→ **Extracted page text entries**

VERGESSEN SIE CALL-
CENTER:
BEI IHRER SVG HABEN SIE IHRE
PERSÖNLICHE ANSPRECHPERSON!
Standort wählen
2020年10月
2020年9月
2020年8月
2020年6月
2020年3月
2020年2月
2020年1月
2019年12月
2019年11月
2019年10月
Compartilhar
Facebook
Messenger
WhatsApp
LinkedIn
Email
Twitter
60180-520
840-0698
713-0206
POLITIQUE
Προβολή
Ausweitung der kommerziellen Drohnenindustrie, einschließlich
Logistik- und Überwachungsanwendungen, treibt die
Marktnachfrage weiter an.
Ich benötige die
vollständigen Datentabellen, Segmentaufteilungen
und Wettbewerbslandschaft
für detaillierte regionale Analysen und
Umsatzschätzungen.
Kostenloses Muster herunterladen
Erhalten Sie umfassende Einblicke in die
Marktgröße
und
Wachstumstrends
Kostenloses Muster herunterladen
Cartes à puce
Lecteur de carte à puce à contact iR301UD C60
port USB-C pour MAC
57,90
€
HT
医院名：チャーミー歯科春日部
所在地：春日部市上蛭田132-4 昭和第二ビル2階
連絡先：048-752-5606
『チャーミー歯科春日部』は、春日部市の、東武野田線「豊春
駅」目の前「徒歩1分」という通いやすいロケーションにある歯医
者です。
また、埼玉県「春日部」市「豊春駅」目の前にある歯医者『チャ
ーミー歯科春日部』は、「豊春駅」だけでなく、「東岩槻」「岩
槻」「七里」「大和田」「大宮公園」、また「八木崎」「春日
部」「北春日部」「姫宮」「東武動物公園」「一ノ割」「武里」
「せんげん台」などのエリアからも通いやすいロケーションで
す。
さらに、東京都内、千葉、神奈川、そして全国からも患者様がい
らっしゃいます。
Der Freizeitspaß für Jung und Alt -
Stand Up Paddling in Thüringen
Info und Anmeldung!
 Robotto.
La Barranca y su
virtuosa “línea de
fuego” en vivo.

→ **TRY IT**
Quote verbatim the stretch from the start of the entries above through the line that contains "Logistik- und Überwachungsanwendungen, treibt", including that line.

→ **SOLUTION**
VERGESSEN SIE CALL-
CENTER:
BEI IHRER SVG HABEN SIE IHRE
PERSÖNLICHE ANSPRECHPERSON!
Standort wählen
2020年10月
2020年9月
2020年8月
2020年6月
2020年3月
2020年2月
2020年1月
2019年12月
2019年11月
2019年10月
Compartilhar
Facebook
Messenger
WhatsApp
LinkedIn
Email
Twitter
60180-520
840-0698
713-0206
POLITIQUE
Προβολή
Ausweitung der kommerziellen Drohnenindustrie, einschließlich
Logistik- und Überwachungsanwendungen, treibt die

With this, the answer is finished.